En los años 50 los 4 submarinos clase “R” habían cumplido largamente sus 25 años de servicios a la Nación y el Gobierno dispuso su remplazo por modernas unidades de ataque (cazador/matador) con la mas moderna tecnología de la posguerra y diseño exclusivo para el Perú, denominándolos Clase “SIERRA”. Fueron construidos en los astilleros de la Electric Boat Co., en Connecticut, Estados Unidos y bautizados con las denominaciones LOBO (S-1) y TIBURON (S-2), que arribaron en Julio de 1954 y ATUN (S-3) y MERLIN (S-4)., que llegaron al Callao en Noviembre de 1957, posteriormente fueron denominados DOS DE MAYO (SS-41) , ABTAO (SS-42), ANGAMOS (SS-43) e IQUIQUE (SS-44).

Fue lanzado al agua el 27 de Octubre de 1953 en el puerto de New London, Connecticut, U.S.A. y bautizado con el nombre de BAP TIBURON, el afirmado del Pabellón Nacional fue el 1ro de Marzo de 1954 y luego de un periodo de entrenamiento en los Estados Unidos navegó al Callao, incorporándose a la Armada Peruana el 20 de Julio de 1954. Desde entonces cumplió importantes misiones en la Flotilla de Submarinos, que contribuyeron en tiempo de paz a disuadir a cualquier potencial enemigo de ir a la guerra.
El 29 de Marzo de 1957 se le cambió de nombre a BAP “ABTAO” en homenaje a uno de los combates más importantes de la historia del Perú, el Combate Naval de Abtao del 7 de Febrero de 1866 frente a la costa de Abtao, Chile, librado entre la escuadra española y la vencedora escuadra aliada peruano-chilena, al mando del Capitán de Navío Manuel Villar distinguido miembro de la Armada del Perú.

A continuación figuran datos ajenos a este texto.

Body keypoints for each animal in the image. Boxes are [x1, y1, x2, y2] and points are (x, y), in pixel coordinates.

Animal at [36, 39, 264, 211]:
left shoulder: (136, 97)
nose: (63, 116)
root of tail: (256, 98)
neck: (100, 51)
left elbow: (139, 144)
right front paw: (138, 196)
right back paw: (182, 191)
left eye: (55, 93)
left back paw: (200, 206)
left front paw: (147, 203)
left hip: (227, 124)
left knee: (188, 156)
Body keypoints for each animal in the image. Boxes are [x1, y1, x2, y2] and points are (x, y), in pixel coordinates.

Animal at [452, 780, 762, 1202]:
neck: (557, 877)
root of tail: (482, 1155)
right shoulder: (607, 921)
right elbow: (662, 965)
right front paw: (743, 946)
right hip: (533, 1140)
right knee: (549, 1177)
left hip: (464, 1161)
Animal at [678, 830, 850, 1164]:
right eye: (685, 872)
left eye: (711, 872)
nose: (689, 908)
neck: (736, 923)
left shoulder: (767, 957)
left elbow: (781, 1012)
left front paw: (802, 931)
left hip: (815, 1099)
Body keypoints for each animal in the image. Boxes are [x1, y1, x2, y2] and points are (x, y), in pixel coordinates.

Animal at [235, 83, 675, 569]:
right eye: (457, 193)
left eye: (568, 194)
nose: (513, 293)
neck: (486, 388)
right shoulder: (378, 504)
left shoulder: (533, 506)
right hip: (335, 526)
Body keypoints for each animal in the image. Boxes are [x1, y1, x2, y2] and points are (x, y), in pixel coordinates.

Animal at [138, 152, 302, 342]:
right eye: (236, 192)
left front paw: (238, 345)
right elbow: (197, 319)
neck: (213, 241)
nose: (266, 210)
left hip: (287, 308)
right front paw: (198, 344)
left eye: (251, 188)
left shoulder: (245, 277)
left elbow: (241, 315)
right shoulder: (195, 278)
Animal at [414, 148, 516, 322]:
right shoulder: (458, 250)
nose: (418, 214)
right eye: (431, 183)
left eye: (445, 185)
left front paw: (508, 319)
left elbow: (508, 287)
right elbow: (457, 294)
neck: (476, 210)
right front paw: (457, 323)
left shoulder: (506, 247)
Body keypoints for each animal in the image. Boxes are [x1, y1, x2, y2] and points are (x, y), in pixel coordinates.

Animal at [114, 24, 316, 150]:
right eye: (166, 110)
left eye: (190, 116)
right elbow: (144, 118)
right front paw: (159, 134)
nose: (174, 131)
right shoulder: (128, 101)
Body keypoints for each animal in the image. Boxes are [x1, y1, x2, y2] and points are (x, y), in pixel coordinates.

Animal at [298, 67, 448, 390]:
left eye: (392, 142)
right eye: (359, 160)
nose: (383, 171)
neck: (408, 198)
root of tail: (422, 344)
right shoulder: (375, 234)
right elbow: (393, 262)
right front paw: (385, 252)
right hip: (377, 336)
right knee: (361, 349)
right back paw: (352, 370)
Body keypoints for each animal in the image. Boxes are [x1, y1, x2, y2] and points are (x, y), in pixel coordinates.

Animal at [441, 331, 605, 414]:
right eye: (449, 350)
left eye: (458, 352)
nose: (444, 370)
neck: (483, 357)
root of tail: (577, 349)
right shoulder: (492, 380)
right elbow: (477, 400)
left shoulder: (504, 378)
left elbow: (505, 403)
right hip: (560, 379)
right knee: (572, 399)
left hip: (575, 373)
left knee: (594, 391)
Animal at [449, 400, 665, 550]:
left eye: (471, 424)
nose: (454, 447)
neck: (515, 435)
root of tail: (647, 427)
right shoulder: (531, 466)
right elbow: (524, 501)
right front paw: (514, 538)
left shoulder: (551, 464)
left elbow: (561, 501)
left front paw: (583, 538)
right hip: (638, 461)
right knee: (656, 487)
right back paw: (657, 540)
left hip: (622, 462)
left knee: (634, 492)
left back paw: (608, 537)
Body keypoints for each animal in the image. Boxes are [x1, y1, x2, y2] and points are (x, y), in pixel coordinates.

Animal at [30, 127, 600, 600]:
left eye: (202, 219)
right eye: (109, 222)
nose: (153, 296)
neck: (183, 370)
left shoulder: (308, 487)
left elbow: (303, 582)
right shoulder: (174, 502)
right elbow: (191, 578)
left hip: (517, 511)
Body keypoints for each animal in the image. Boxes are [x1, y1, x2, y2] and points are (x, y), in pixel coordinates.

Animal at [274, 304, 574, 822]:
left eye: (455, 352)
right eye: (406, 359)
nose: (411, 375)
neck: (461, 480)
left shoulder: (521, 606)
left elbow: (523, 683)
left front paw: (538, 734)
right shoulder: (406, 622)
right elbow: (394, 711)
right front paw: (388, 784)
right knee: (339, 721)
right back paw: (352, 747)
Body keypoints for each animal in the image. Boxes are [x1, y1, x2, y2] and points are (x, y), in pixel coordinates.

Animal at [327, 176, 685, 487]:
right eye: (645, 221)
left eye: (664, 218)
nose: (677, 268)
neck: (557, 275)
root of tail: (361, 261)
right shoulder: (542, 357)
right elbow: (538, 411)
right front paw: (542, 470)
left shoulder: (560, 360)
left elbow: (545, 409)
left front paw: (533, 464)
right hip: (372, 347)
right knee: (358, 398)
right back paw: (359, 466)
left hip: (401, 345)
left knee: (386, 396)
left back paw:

El “ABTAO” tiene mil quinientas toneladas de desplazamiento, 80 metros de eslora (largo), 9 metros de manga máxima (ancho). Cuenta con 4 tubos lanzatorpedos en la proa y 2 en popa, además de un formidable cañón de 5” en cubierta. Su profundidad operacional (inmersión) fue de 200 metros y una dotación de 7 Oficiales y 33 tripulantes calificados en el arma submarina. Durante sus 48 años de servicio totalizó 5003 inmersiones. Submarinistas de Argentina, Brasil, Colombia y Venezuela fueron entrenados a bordo, sumando centenares los submarinistas peruanos que orgullosos lo tripularon, dando muestras de su alta capacidad y hábil empleo táctico en maniobras realizadas con unidades de las Armadas de Estados Unidos, Chile, Ecuador, Colombia y Reino Unido y otros países, dando testimonio a la prosa de Nicomedes Santa Cruz que dice: Que distinto hubiera sido, si Grau hubiera tenido un submarino peruano en su flota”.